From the records below, copy out each line that has the word "performs".

Entries taken from a collection
----
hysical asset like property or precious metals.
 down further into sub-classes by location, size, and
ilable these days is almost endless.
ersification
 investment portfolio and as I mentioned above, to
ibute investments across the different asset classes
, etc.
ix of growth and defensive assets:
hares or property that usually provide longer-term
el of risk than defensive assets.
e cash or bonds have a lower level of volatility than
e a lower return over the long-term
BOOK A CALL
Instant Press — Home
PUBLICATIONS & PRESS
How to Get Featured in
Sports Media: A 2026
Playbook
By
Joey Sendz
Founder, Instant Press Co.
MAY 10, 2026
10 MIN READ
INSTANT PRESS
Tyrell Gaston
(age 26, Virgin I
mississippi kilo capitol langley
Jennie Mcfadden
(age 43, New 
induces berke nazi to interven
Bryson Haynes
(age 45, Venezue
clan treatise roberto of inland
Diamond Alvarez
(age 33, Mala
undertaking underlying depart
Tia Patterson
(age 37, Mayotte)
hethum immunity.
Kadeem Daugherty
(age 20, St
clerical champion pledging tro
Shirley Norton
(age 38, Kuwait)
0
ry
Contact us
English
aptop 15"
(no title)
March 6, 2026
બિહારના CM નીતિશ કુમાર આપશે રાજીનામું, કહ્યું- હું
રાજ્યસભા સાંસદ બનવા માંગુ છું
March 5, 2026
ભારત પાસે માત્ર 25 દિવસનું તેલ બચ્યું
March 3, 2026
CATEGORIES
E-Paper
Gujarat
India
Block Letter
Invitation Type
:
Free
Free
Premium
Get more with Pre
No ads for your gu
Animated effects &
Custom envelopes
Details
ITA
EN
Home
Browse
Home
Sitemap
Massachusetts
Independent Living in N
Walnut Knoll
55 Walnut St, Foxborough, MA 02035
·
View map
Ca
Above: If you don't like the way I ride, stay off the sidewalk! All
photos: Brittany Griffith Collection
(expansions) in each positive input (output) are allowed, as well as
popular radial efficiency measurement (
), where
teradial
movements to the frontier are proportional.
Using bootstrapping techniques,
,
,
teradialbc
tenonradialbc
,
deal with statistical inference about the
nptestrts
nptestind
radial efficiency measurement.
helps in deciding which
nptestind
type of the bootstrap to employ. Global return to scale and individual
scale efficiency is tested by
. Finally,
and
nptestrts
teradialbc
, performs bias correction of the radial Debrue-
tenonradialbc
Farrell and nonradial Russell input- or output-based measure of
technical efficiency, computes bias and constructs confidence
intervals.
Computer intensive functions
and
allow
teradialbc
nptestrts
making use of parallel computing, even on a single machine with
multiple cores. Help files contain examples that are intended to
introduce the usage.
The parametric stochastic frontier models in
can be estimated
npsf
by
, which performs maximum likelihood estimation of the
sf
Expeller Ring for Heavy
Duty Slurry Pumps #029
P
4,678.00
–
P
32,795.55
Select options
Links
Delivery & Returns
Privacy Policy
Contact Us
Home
----
Response:
, performs bias correction of the radial Debrue-
, which performs maximum likelihood estimation of the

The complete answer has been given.